LoupVaillant commented 7 months ago

Hi, thank you @quadroli for taking the time to fill out the report, and @wamserma for answering while I'm busy.

So, I can confirm the reported problem here is on the C language and the incorrect use of Monocypher's API. The short of it is, C is unsafe, and using pretty much any C API, including Monocypher, is unsafe too. Worse, there's nothing we can do to fix it.

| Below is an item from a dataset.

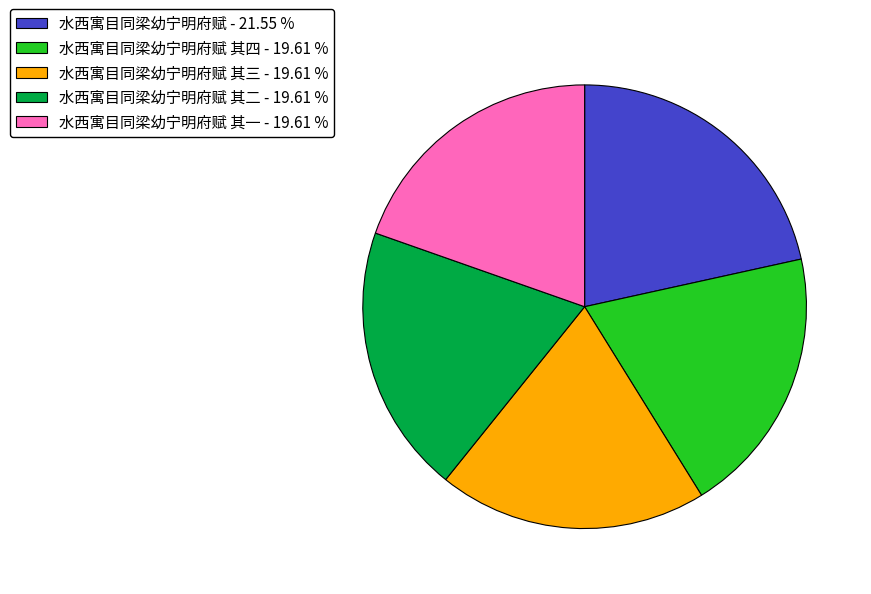

Is there any slice that represents more than half of the pie?

No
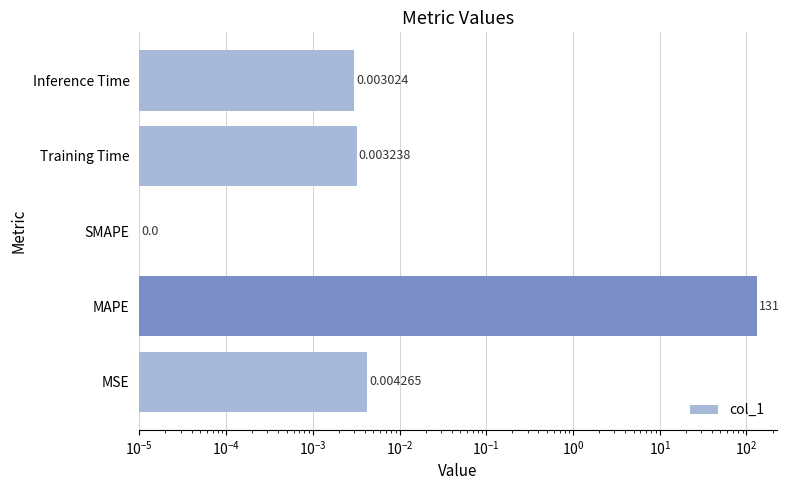

The value at Training Time is 0.0. True or false?

False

My philosophy with Monocypher is to provide the simplest API that I can, then trust the programmer with it. Most functions for instance return void, because they are guaranteed to work with correct input. It communicates to the user that they do not need to check errors that will never happen, but the flip side is that the onus is on them to use the function correctly.

We could try another philosophy where Monocypher tries to catch programmer errors like using a null pointer instead of a real one. I gave up on this approach, because there are 2 classes of errors a C API can never catch: providing an invalid non null pointer (either one outside the bounds of a buffer, or one that has been freed, or an uninitialised pointer); and providing a pointer to a buffer that is too small (thus causing my functions to overrun said buffer). Merely catching null pointers, which would crash the program in most systems anyway, didn't seem worth the cost of incentivise users to uselessly check return values.

Now your error falls into a third category: reading past a buffer Monocypher filled, using something other than Monocypher, namely printf(3). This one is definitely not on me. :-) Though I can see why you made the mistake: you may have expected, perhaps coming from a more dynamic language, that the MAC would be encoded in a hexadecimal string or similar. It's not, Monocypher works in binary data only. If you want hexadecimal values you'll have to do the conversion yourself. That's what I do in my test suite.

One last thing: the reason different compilers behave differently is because this is Undefined Behaviour. That is, behaviour for which the standard imposes no requirements, so anything could happen, including leaving a critical Remote Code Execution vulnerability. In practice this mostly mean that different compilers, or different compiler settings, will give you various incomprehensibly different results whenever your program hits UB.